## Work task
Answer these questions from the lecture notes on syntax error recovery:
(a) What kind of errors does the error recovery described focus on handling?
(b) At what points is the input stream synchronized in the recovery strategy for recursive-descent parsing?
(c) If, after a token is skipped, the next token is the expected one, what is concluded?

Lecture 5
1.0 - Syntax Error Recovery
- Programmers make errors - how do we recover from these errors?
- There is no such thing as perfect error recovery
- We focus on error recovery that handles simple common errors.
1.1 - Recovery Strategy for Recursive-Descent Parsing
- Perform local error recovery on matching a single token
- Synchronise the input stream at the start and end of each parse method (parse method → trying to parse a non-terminal symbol)
1.1.1 - Recovery Strategy for Matching a Single Token (Terminal Symbol)
-
What if the current token isn’t KW_DO?
void parseWhileStatement() { tokens.match(Token.KW_WHILE); parseCondition(); tokens.match(Token.KW_DO); // An error is encountered at this step. parseStatement(); } -
It might be missing:
- In this case, we notice that the next token is
is something that starts a statement (and a statement is the next thing to be parsed) - We can assume that the keyword do is missing, and continue parsing as normal.
- In this case, we notice that the next token is
-
A token may be erroneously inserted.
-
A single erroneous token replacing the expected token
-
When the next token is not what we expected it to be, we look at the next token along:
- If after skipping a token, the next token is what we expected it to be, we know that a token was erroneously inserted
- If after skipping a token, the next token isn’t what we expected it to be, we assume that it was a replacement for the token that we were looking for and try to parse the following tokens.

## Stored data
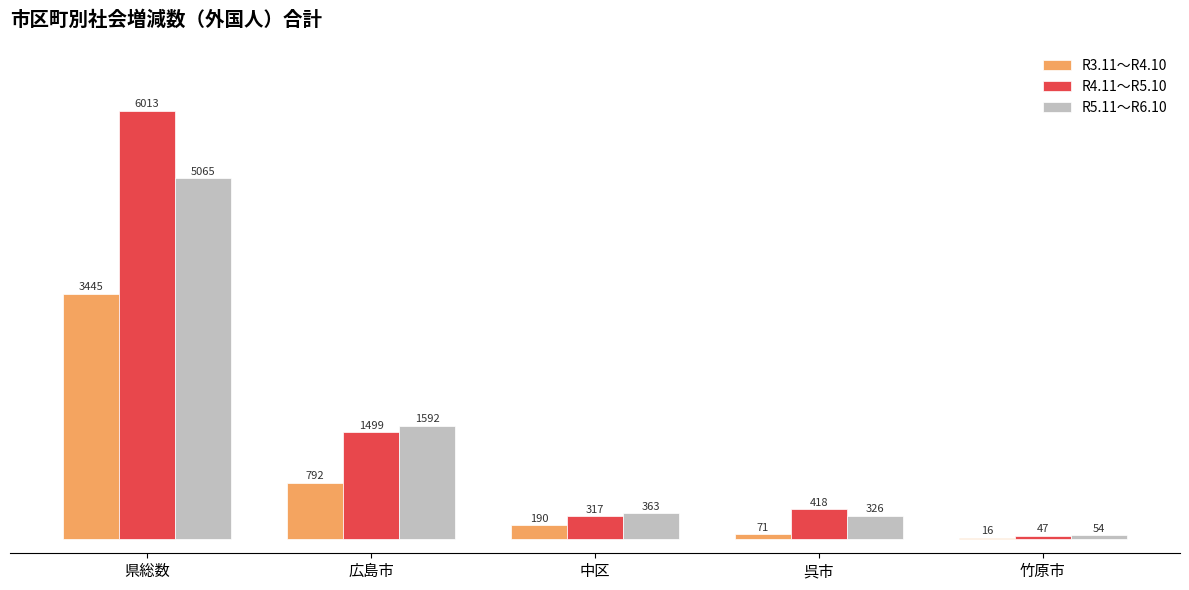

How many distinct data groups are displayed?

3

## Answer below
(a) Simple common errors.
(b) At the start and end of each parse method.
(c) That a token was erroneously inserted.